It is increasingly apparent that the pay awarded to chief executives is becoming profoundly detached from not just the pay of the average worker, but also from the companies they run. Offsetting the external focus, which is so heavily relied upon today, with internal metrics and internal benchmarking may help to curb the persistent escalation. We hope that if directors are no longer constrained by notions of “competitive” pay, which are driven by the false belief that CEOs are interchangeable, they may have the space to rationalize the upward spiraling pay ratchet and deliver what is more shareholder acceptable compensation.
Company boards rely on a practice where they use loosely defined “peer groups” of supposedly similar companies to set the CEO’s compensation. In reality, few CEOs leave one company for another: Of 1,800 CEO successions between 1993-2005, less than 2 percent had held the position at a competing firm. Their skills, highly specific to the company, are not easily transferrable.

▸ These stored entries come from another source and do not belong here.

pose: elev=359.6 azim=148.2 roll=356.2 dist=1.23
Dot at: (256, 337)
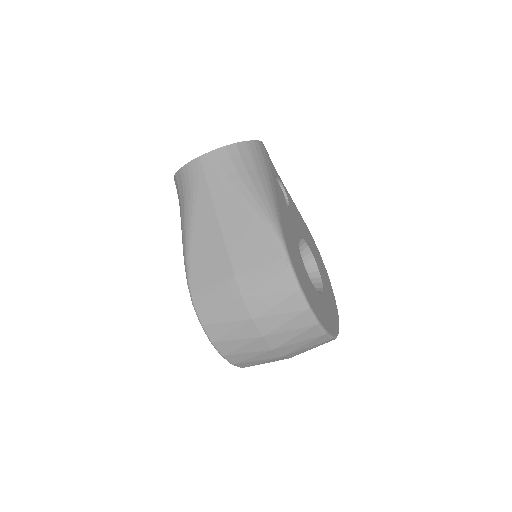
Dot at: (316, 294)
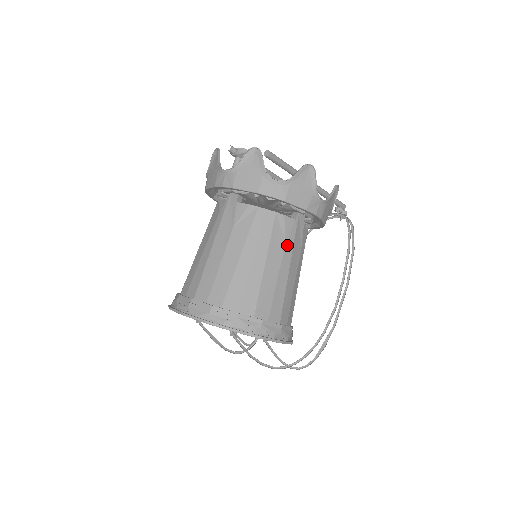
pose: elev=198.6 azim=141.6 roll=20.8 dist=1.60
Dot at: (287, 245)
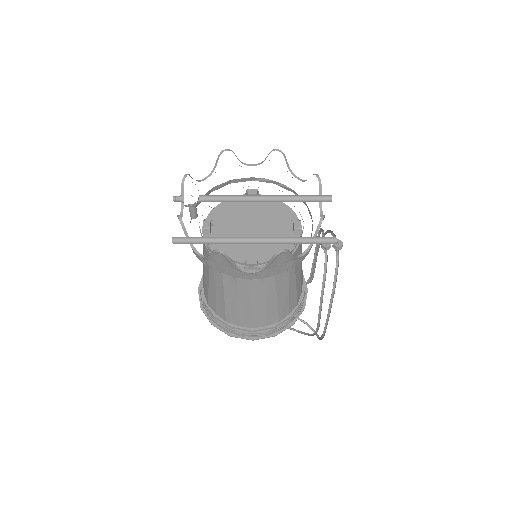
Dot at: (241, 286)
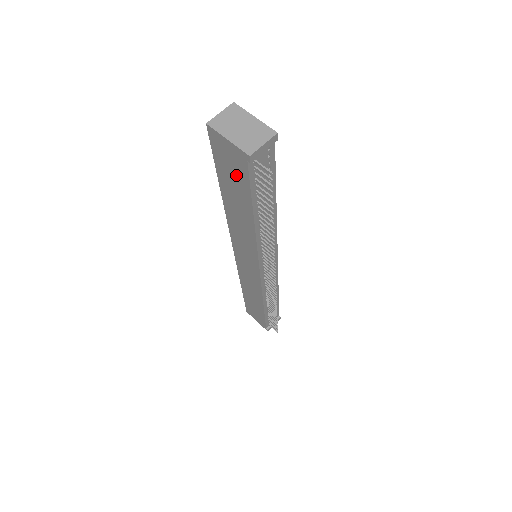
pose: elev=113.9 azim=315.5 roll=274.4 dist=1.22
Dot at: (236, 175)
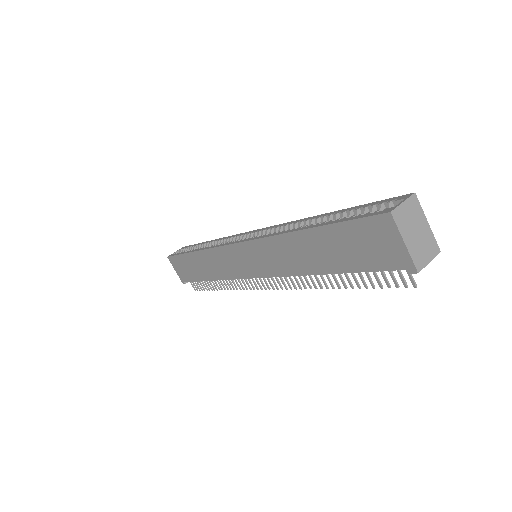
Dot at: (364, 253)
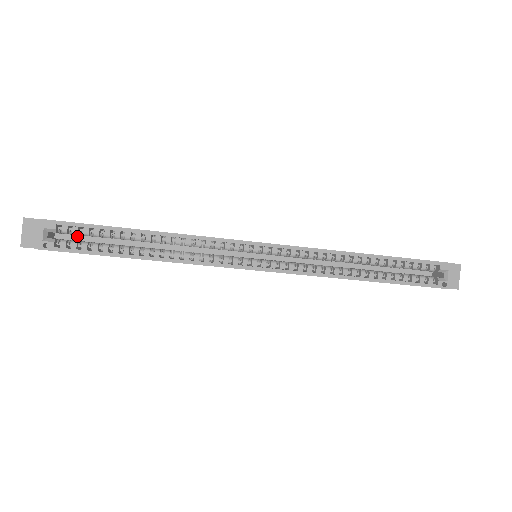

Another issue is the “peer groups” companies use is so loosely defined that it includes firms that are much larger or aren’t in the same industry, much less rivals. In other words, the CEO of IBM is unlikely to jump to AT&T, Ford or Pfizer, even though those companies’ CEOs are included in IBM’s peer group.

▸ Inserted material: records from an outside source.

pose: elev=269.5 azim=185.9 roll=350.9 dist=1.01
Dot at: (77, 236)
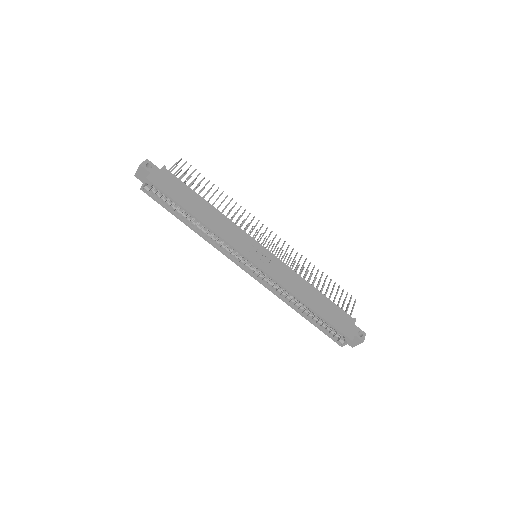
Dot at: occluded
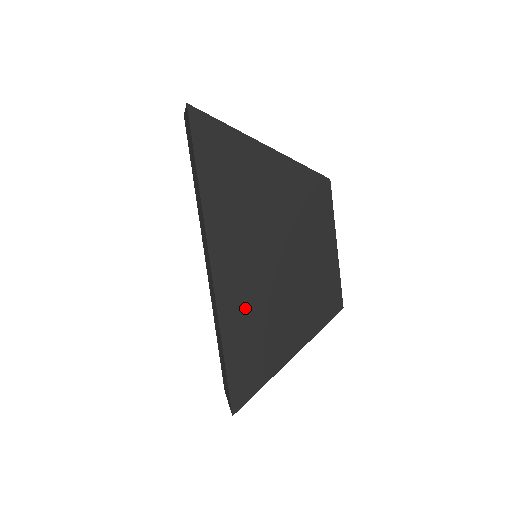
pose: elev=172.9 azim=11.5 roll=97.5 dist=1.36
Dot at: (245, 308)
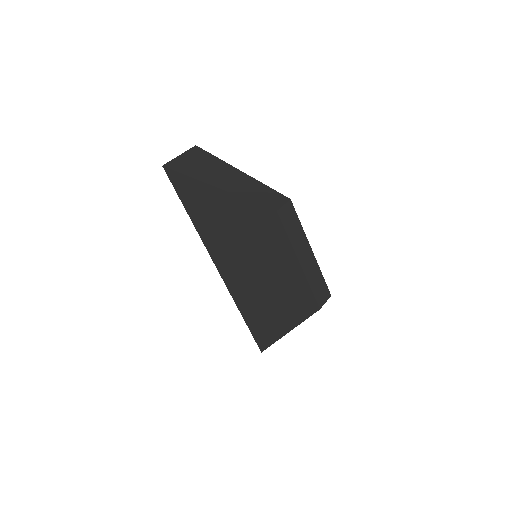
Dot at: (246, 295)
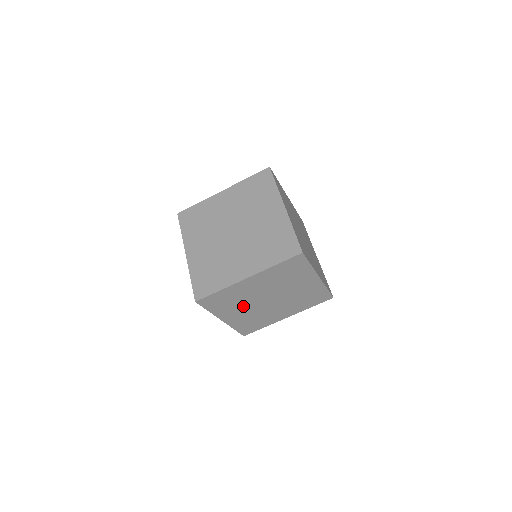
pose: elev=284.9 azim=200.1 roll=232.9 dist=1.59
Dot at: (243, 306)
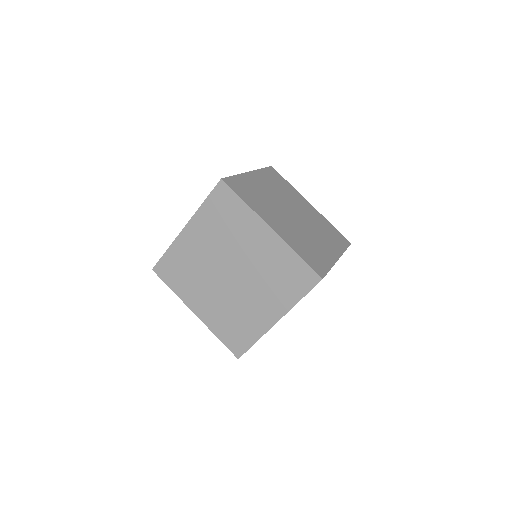
Dot at: (205, 285)
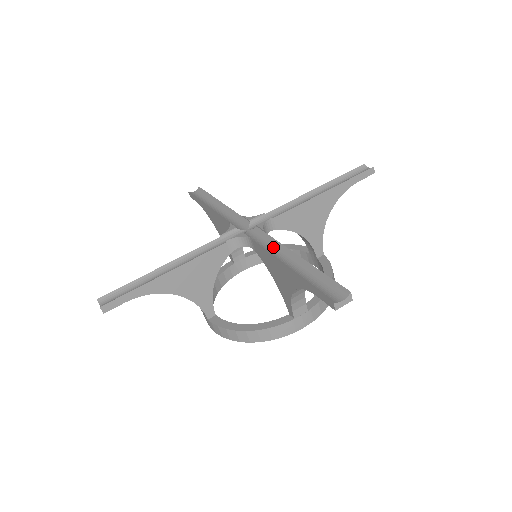
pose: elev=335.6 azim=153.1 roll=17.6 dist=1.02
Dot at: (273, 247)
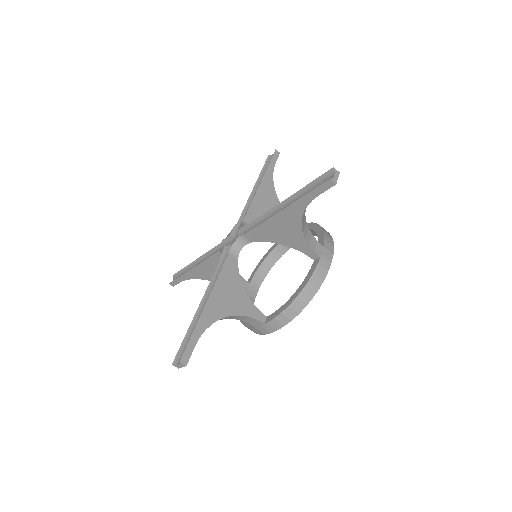
Dot at: (219, 275)
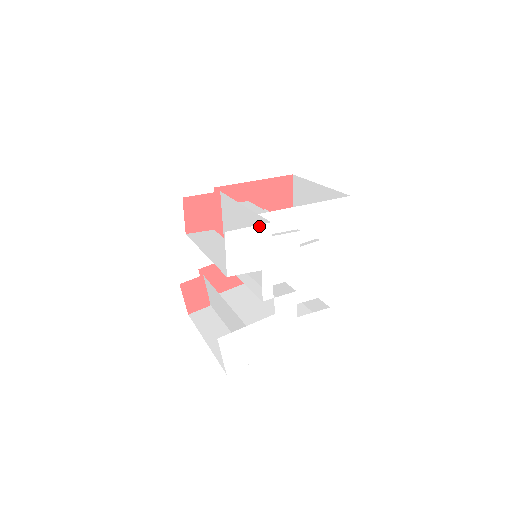
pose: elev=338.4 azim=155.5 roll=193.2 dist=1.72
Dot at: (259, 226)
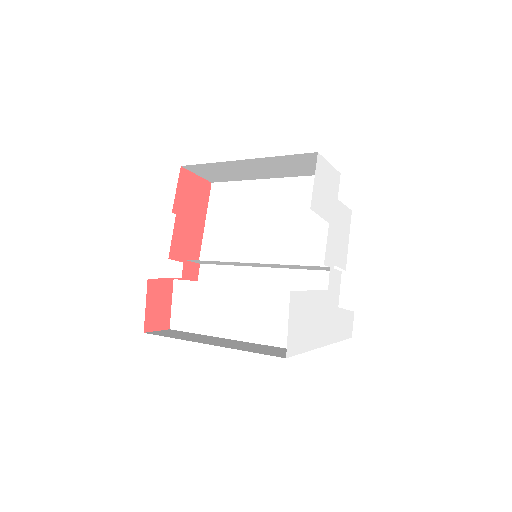
Dot at: (335, 170)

A recent example may include Best Buy, which offered its new CEO a three-year compensation package of $32 million, after laying off 2,400 employees this summer. A company spokeswoman defended CEO Hubert Joly’s pay as “in-line with best practice for Fortune 50 companies,” and “is squarely in the mid-range for a CEO of a company the size of Best Buy.”
“It’s a false paradox,,” study co-author Elson told the New York Times. “The peer group is based on the theory of transferability of talent. But we found that C.E.O. skills are very firm-specific. C.E.O.’s don’t move very often, but when they do, they’re flops.”